| ARTICLE |
##########

86 Eighty-Six Is One Of The Best War Anime Ever Made

(Welcome to Ani-time Ani-where, a regular column dedicated to helping the uninitiated understand and appreciate the world of anime.)

The thing about action anime, especially anime about war and the cost of it, is that they have to make the action engaging to the audience, and in the process end up glorifying it to the point where it renders any anti-war message moot. Sure, there are a few shows that manage to succeed at making you feel bad for liking the action, like most "Gundam" shows, but most still end up being too much fun that you end up forgetting you're watching child soldiers fight to the death.That is not the case with "86 Eighty-Six."

In the anime, which is based on the series of light novels by the same name from Asato Asato, the Republic of San Magnolia has been waging war against the still-functioning autonomous army of drones of a long-dead Empire with their own army of mechanical, "ethically responsible" unmanned drones that result in zero human casualties ... or so they tell the public. In reality, the Republic's army consists of the children of ethnical minorities that the country has rounded up, written off as non-human, and sent to a segregated district 86.

The show follows Lena, a major in the Republic army and the handler of a team of 86, as she discovers that the war is not going as well as the Republic likes to report, and tries to do something about it. From there, the show evolves into a poignant exploration of systematic racism, segregation, and a fantastic interrogation of privilege and white savior tropes, all while delivering a kick-ass war drama with a lot of attention to detail in the artillery department. This is a rare war story from a female creator, and also one of the best anime of 2021.

What Makes It Great

Not unlike "Attack on Titan," we're thrown into a world on the verge of annihilation where the ones on top are living comfortably and blissfully unaware of their own impending doom. From the first episode, "86" does a great job of slowly building its world, dropping small visual hints at a larger story and a larger conflict. There are plot twists upon plot twists that radically change the face of the war without feeling like huge left turns.

The show mostly accomplishes this by splitting the narrative in half, with most of the episodes of the first season cutting away between Lena and Shin, the leader of the Spearhead Squadron on the front lines. We see beautifully storyboarded action scenes from the Spearhead's perspective before replaying the entire sequence from Lena's side, as she is sitting perfectly still in front of a monitor, observing anonymous dots on a screen disappearing one by one. With this, the show constantly draws attention to its themes of racism and prejudice, showing Lena's luxurious and worry-free life in the city, before immediately cutting to Shin and his comrades on the verge of death, emphazasing the systemic racism that allows kids to be written off as non-human pigs just so the silver-haired people in charge won't have to feel bad about war casualties.

##########

| RECORD SET |
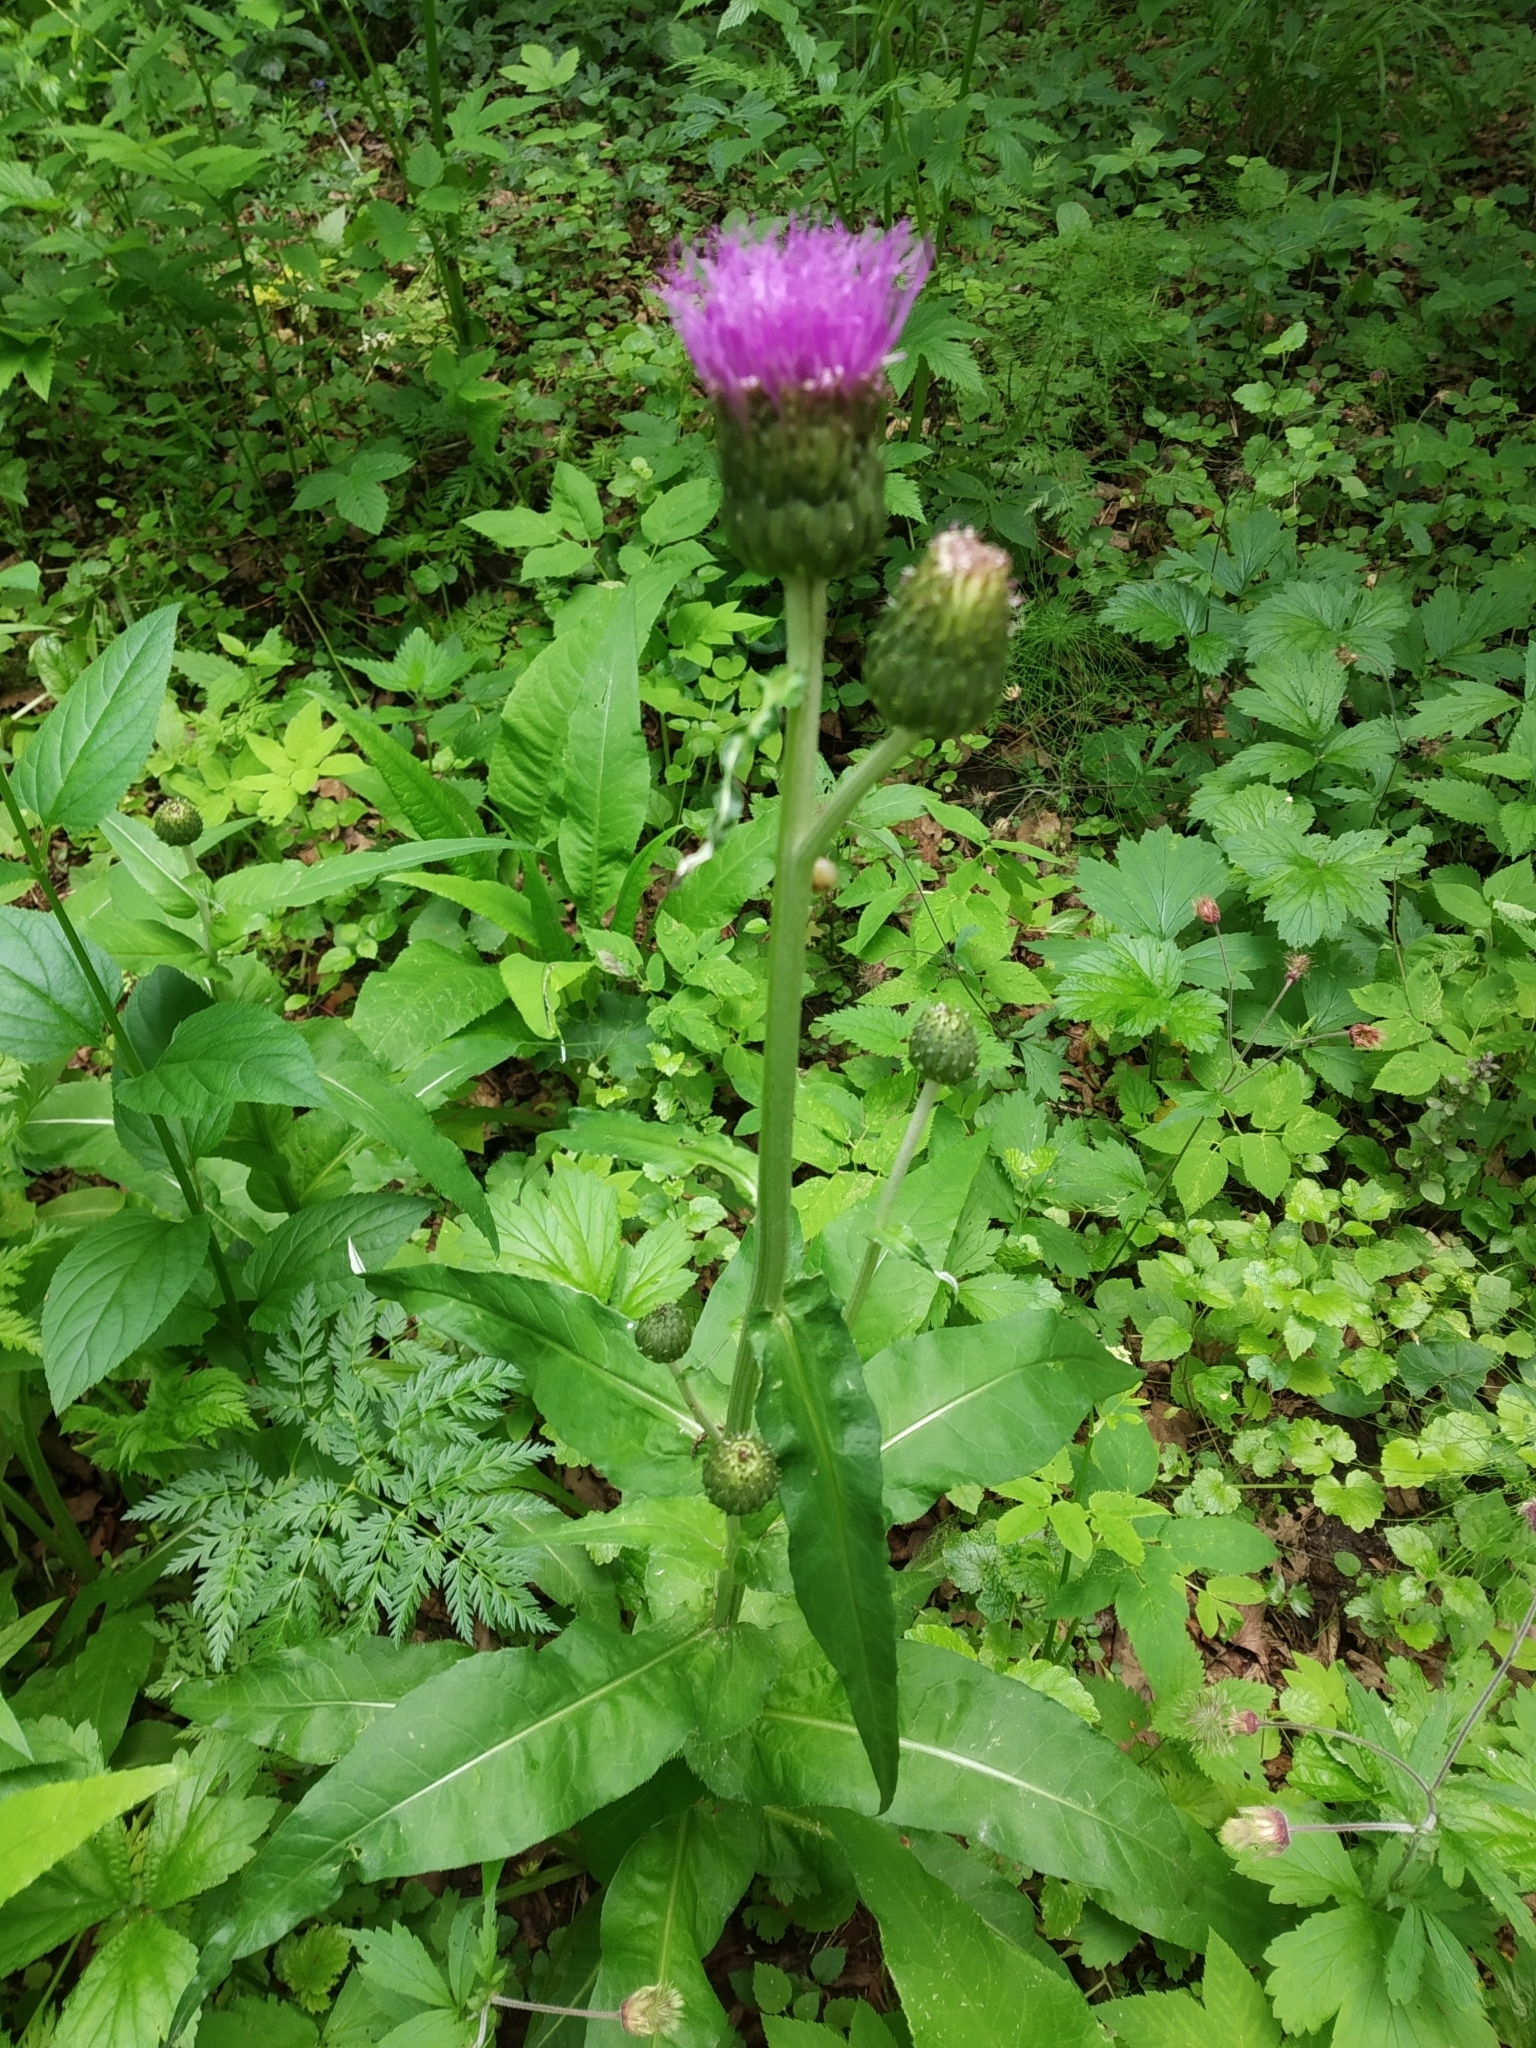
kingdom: Plantae
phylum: Tracheophyta
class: Magnoliopsida
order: Asterales
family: Asteraceae
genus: Cirsium
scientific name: Cirsium heterophyllum
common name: Melancholy thistle
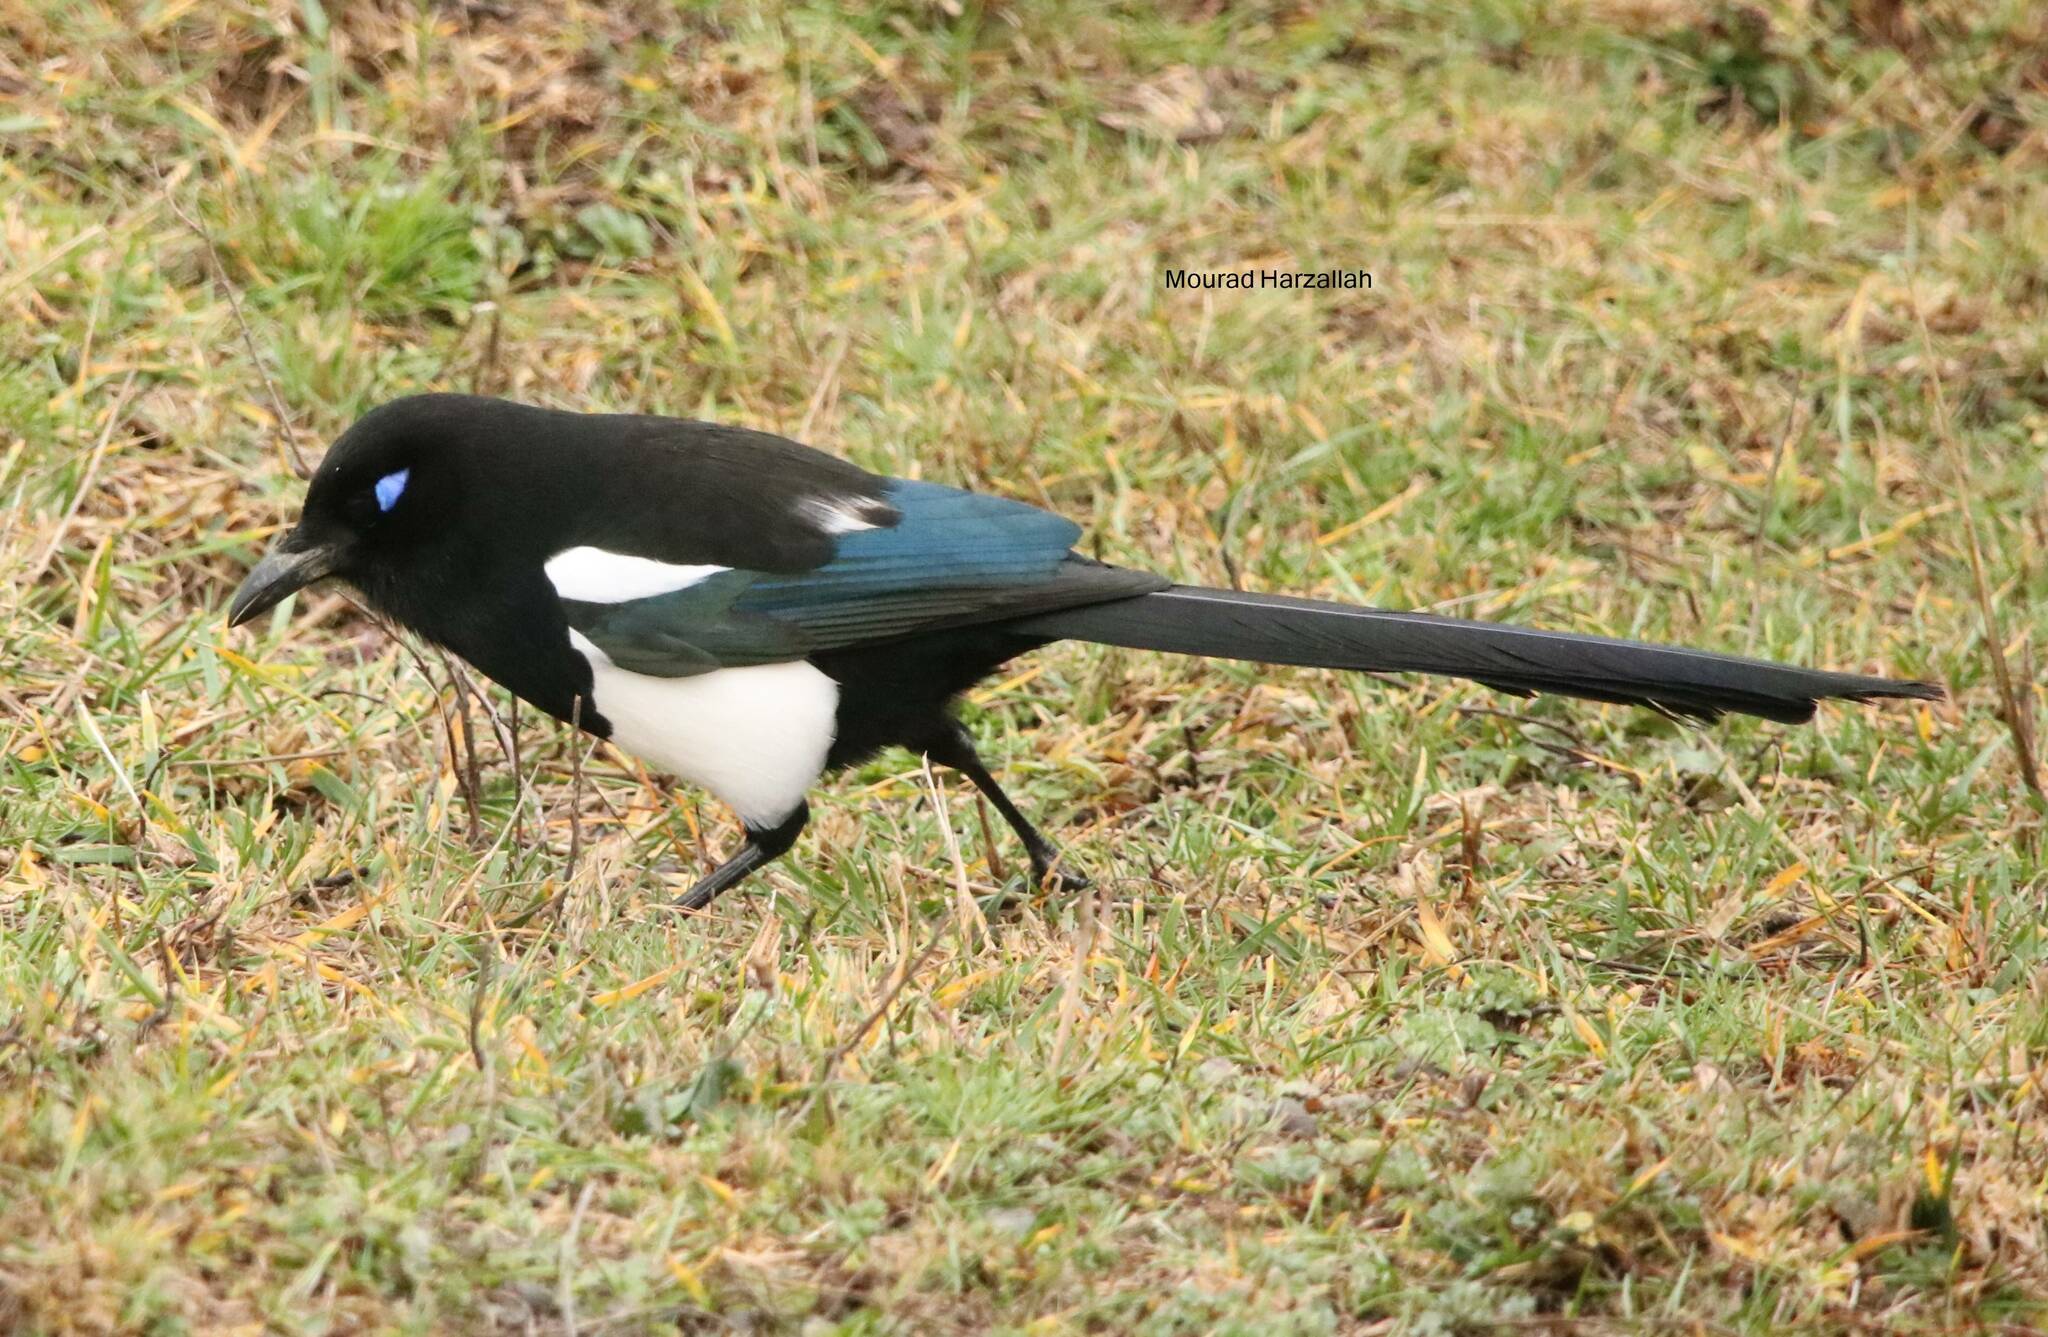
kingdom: Animalia
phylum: Chordata
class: Aves
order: Passeriformes
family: Corvidae
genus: Pica
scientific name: Pica mauritanica
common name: Maghreb magpie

##########

| GIVEN EXERCISE 1 |
Swap "scientific name" for "binomial name" in the entries between the line holding "kingdom: Animalia" and the end of the entries, inclusive, and give back only those lines with nothing else altered.
| GIVEN EXERCISE 2 |
Carry on the review of the anime "86 Eighty-Six" from its last sentence.
The review and the entries have nothing to do with each other.

| RESPONSE 1 |
kingdom: Animalia
phylum: Chordata
class: Aves
order: Passeriformes
family: Corvidae
genus: Pica
binomial name: Pica mauritanica
common name: Maghreb magpie

| RESPONSE 2 |
And yet, the animation does make for a very compelling and engaging show, even if the action is not exactly the selling point Bandai Spirits was hoping for when they helped fund the show to push sales for their model kits of the main spider mechs. Studio A-1 Pictures delivers thrilling kinetic action that shows the spider mechs jump and slide around the battlefield like a mechanical Spider-Man, while also cutting to close-ups of the members of Spearhead Squadron to contrast the claustrophobic horror they go through. These are not huge, thick robots like the Gundam, but light aluminum coffins that blow up easily, with guns that run out of ammo and can jam at any time, and the anime is constantly reminding us of that. Indeed, artillery nerds should have a blast examining all the nuances "86" adds to its fighting drones.

The action is also aided by an electrifying score by Hiroyuki Sawano, the Hans Zimmer of anime responsible for other badass scores for projects like "Attack on Titan," "Promare," and "Mobile Suit Gundam Unicorn." Where his music can sometimes distract from what is happening on the screen, his score for "86" perfectly follows the rhythm of the story, increasing the tempo along with the action while slowing down during periods of downtime. Though "86" can and does deliver excellent action sequences with surprisingly effective CG animation, it also knows when to slow down and allow absolute silence to take over for dramatic purposes. Shell impacts deafen the battlefield, or the dead quiet before a fight is interrupted by a single cicada reminding us that there is still natural life beyond the death and carnage of battle. This is a slow burn of a show that pays as much attention to its engaging fights as it does to the kids simply being kids before their next assignment.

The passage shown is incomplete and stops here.